- Born: Christian James Fraser 13 November 1973 (age 52) Burnley, England
- Education: Leeds Metropolitan University
- Occupations: News Correspondent; writer; broadcaster;
- Employers: BBC (2000–present); Trinity Mirror (1995–2000);
- Spouse: Topaz Amoore
- Children: 2
- Website: christian-fraser.com

= Christian Fraser =

British journalist

Christian James Fraser (born 13 November 1973) is an English journalist, newsreader, writer and broadcaster, specialising in news and current affairs, who is a BBC News senior news correspondent and chief presenter. He presents The Context.

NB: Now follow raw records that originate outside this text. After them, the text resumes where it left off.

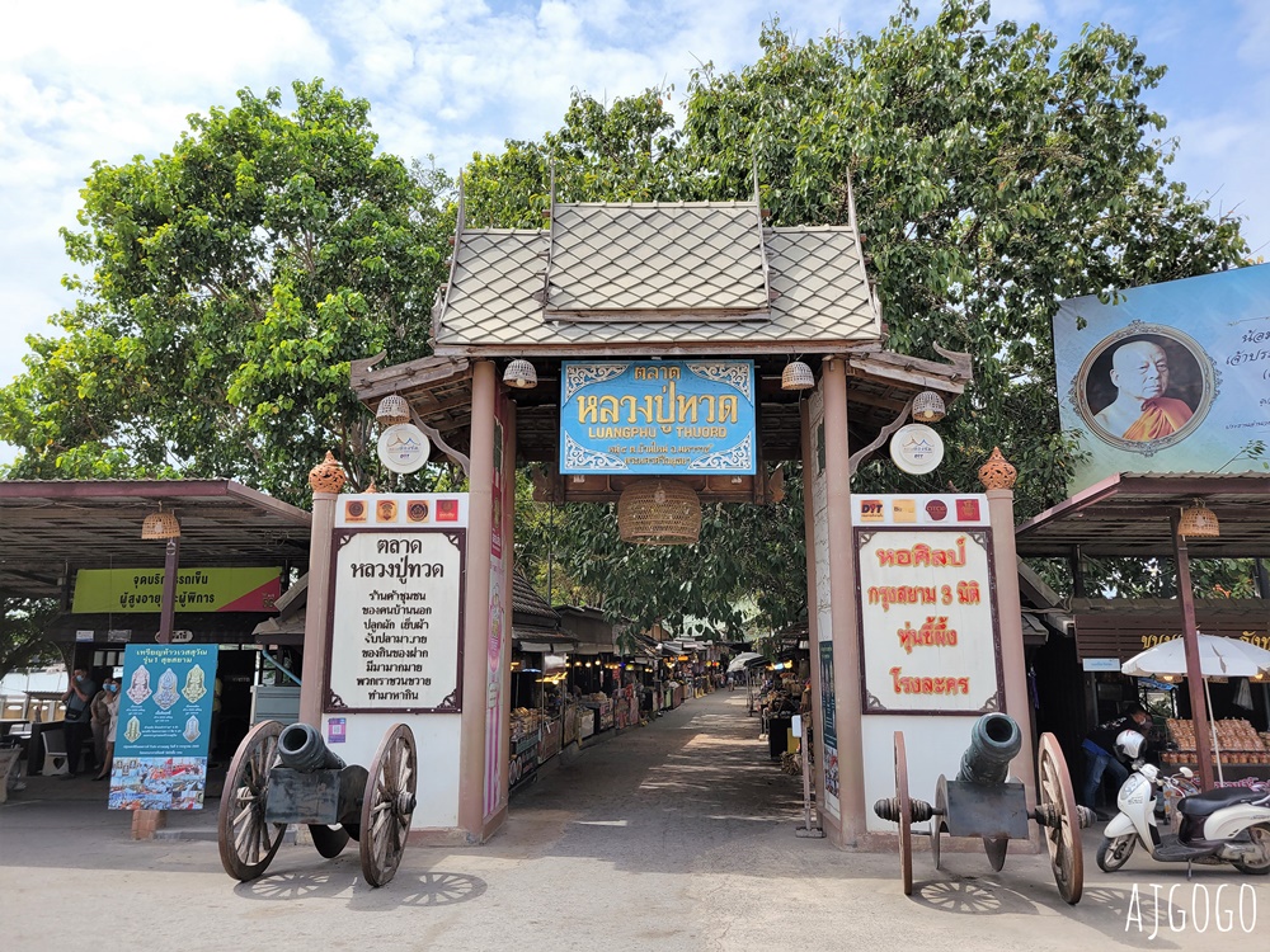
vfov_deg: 53.1
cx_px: 635
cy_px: 476
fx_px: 954
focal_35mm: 26
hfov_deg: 67.3
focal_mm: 5.4
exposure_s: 1/2657
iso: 40
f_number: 1.8
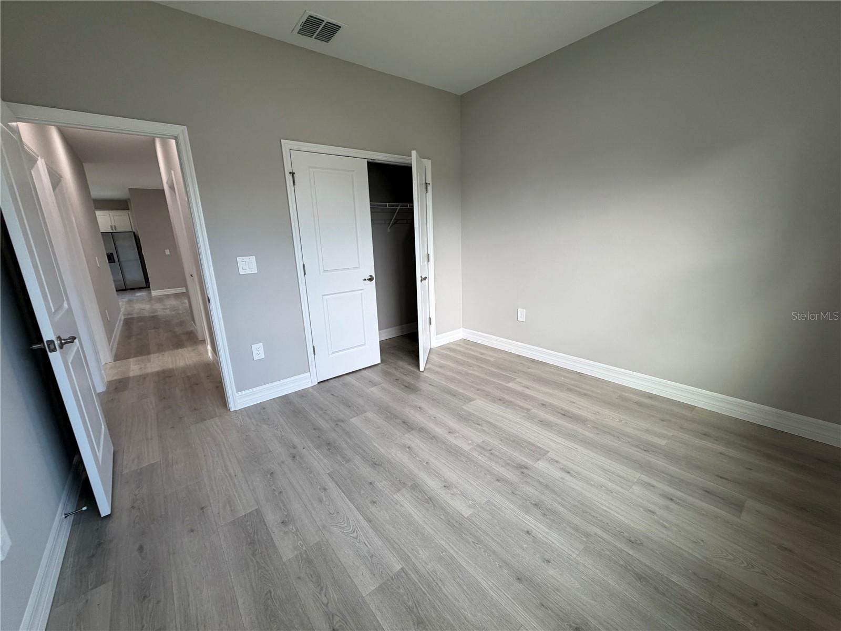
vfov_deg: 85.7
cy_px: 316
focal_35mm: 14
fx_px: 340
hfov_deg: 102.1
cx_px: 420
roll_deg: +2.4
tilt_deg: -13.0
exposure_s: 1/120
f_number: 2.2
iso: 160
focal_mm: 2.22
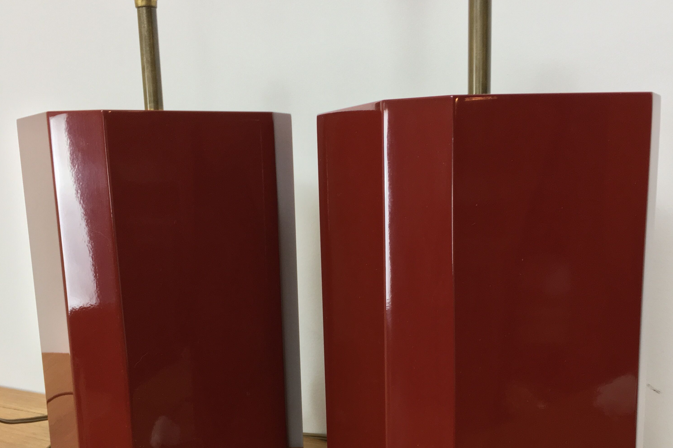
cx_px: 339
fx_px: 766
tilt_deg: -12.2
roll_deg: +0.1
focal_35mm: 41
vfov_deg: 32.1
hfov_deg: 47.4
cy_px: 332
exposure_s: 1/33
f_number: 2.2
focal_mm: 4.15
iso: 64
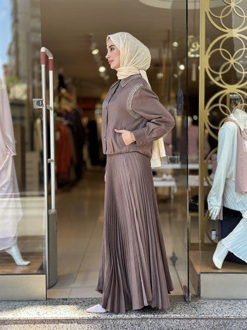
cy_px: 165
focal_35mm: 48
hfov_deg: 30.3
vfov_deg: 39.7
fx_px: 457
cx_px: 124
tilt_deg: -3.4
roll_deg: +0.1
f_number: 1.78
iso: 80
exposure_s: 1/524
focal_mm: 6.86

Fraser was a long-time foreign correspondent for the BBC based in Nairobi, Rome, Cairo, and Paris. He is currently the BBC's Senior News Correspondent, and based in London presenting on major international stories. Since 2017, he has co-hosted Beyond 100 Days alongside Katty Kay broadcast at 7pm on BBC World News worldwide, the BBC News Channel and BBC Four in the UK.

==Early life==
Fraser was born in Burnley, Lancashire. He attended Queen Elizabeth's Grammar School, Blackburn. He graduated with a degree in Spanish and Business Studies from Leeds Metropolitan University. After working in a hotel, Fraser became interested in journalism and took a National Council for the Training of Journalists (NCTJ) course in Newcastle.

==Career==
Fraser joined Trinity Mirror in 1995 as a trainee reporter, working for the Sunday Mirror and the Daily Mirror. He became a staff correspondent on the Daily Mirror in 1996 before joining the BBC in 2000. Fraser began his professional broadcasting career as an investigative reporter for BBC Radio 5 Live. In 2002 and 2003 he reported on the wars in Afghanistan and Iraq.

In 2005 he was posted to Nairobi, where he reported on conflicts in the Democratic Republic of the Congo and southern Sudan. In the summer of 2006 he moved to Rome, where he was the BBC's correspondent for almost two years. A year later he moved to Cairo. Fraser was the only British correspondent inside Gaza in 2007 during the Israeli invasion, Operation Cast Lead. He spent a week in the Palestinian city of Rafah.

In 2010 Fraser covered the revolution in Egypt for BBC TV and was appointed that year as the BBC's correspondent in Paris. In 2011 he reported on the war in Libya, first from the rebel held Benghazi and then from Tripoli as the war dragged on. In 2014 he returned to London as the BBC News Channel's Senior News Correspondent. He now presents for the BBC News Channel, BBC World News, BBC Breakfast and Radio 4's PM programme.

In 2022, he became the main presenter of the BBC News programme The Context with Christian Fraser. He also presented the overnight coverage following the death of Queen Elizabeth II as well as some of the days leading up to the funeral. In February 2023 it was announced Fraser would become a chief presenter on the BBC's new news channel for both UK and international viewers due to launch in April.

==Personal life==
Fraser is married to Topaz Amoore, a journalist who was foreign editor at The Daily Telegraph before being promoted to assistant editor. They have two children and live in Barnes, London. He supports Burnley F.C.